Robert Crumb é hoje reconhecido como o mais influente quadrinista americano da segunda metade do século XX e o principal criador dos quadrinhos underground. Seus personagens como Mr. Natural ou Fritz the Cat também figuram há décadas entre os mais famosos da chamada “Nona Arte”.
A carta reproduzida nesta página tem um significado especial, pois Crumb ainda não havia completado 18 anos quando escreveu, em agosto de 1961.
É provavelmente a carta mais reveladora, datada da juventude do grande artista americano, a ter chegado até nós. É dirigida ao seu melhor amigo (e futuro cunhado) Marty Pahls, o confidente da adolescência solitária e frustrada de Crumb. A carta tem doze páginas escritas à lápis em maiúsculas, numa grafia apertada que cobre toda a folha. Nela, Crumb reconhece não ser de escrever cartas longas ? e ficar constrangido com as que Marty lhe escreve e que não consegue responder à altura. Mas parece também querer provar o contrário com este texto denso que é quase um tratado.
Crumb se compara até mesmo a Voltaire, (cuja edição completa das cartas diz reunir mais de vinte e quatro mil), advertindo Marty que em termos de escrever cartas não se sente “cortado no mesmo molde” do grande filósofo francês.

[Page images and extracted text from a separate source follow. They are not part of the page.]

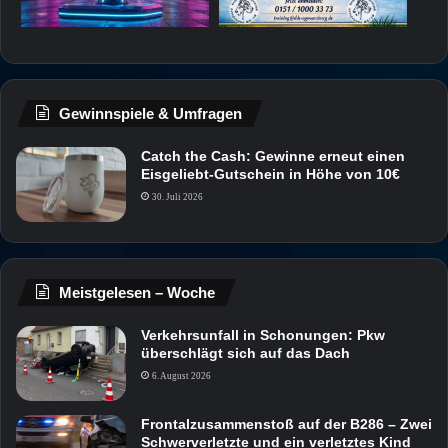
Gewinnspiele & Umfragen
Catch the Cash: Gewinne erneut einen
Eisgeliebt-Gutschein in Höhe von 10€
30. Juli 2026
Meistgelesen – Woche
Verkehrsunfall in Schonungen: Pkw
überschlägt sich auf das Dach
6. August 2026
Frontalzusammenstoß auf der B286 – Zwei
Schwerverletzte und ein verletztes Kind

A carta é extraordinária, pois mostra as hesitações do jovem artista aspirante dividido entre o que atrai mais a sua sensibilidade e a tentação reprimida de fazer dinheiro com arte:
“Provavelmente terminarei desenhando o que o grande negócio quer que eu desenhe, ganhando o meu dinheirão e… não! Não tenho vocação por este tipo de vida, definitivamente não tenho.”

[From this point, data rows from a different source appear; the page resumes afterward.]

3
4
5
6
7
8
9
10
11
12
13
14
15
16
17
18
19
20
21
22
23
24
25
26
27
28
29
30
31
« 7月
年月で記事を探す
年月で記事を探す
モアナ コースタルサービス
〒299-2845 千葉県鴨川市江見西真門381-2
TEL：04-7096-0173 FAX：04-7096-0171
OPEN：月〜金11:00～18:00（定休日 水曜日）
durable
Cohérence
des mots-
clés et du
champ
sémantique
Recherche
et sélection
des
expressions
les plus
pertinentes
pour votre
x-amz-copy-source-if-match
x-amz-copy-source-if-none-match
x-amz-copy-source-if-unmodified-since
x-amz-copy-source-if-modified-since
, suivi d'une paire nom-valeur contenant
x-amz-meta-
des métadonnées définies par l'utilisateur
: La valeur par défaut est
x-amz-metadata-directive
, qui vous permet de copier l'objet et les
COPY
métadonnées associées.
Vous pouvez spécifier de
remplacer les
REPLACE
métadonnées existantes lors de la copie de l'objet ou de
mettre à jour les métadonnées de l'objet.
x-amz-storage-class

Crumb se queixa de que nada acontece em sua vida que seja assunto para cartas: “não aprendo em um mês inteiro o suficiente para encher um parágrafo”. Diz estar seguindo aulas de desenho, lendo Dos Passos, a , e A ilusão da Imortalidade de Corliss Lamont (mas não terminando nenhum). Ocupa seu tempo conversando com o irmão Charles, desperdiçando muitas horas vendo programas fracos na televisão, e faz enfim uma confissão tocante: “Gostaria de ter uma companheira”.
Mas talvez o mais interessante da carta seja o desenho de seu gato na sexta página, estrela de suas primeiras histórias ? desenhadas a partir dos 15 anos ? e intituladas Fred, o gato. Essas histórias prefiguram o surgimento, cinco anos mais tarde, do personagem universalmente aclamado Fritz the Cat (Fritz o Gato), e o desenho desta carta já antecipa todas as características do famoso gato algo perverso e mulherengo que, (segundo Marty Pahls, a quem a carta é dirigida): “Realizava em grande parte os desejos de Crumb, pois Fritz fazia grandes coisas, tinha loucas aventuras, e variadas experiências sexuais. Era ousado, tinha postura e jeito com as mulheres, todos os atributos com que Robert sonhava, mas lhe faziam falta”.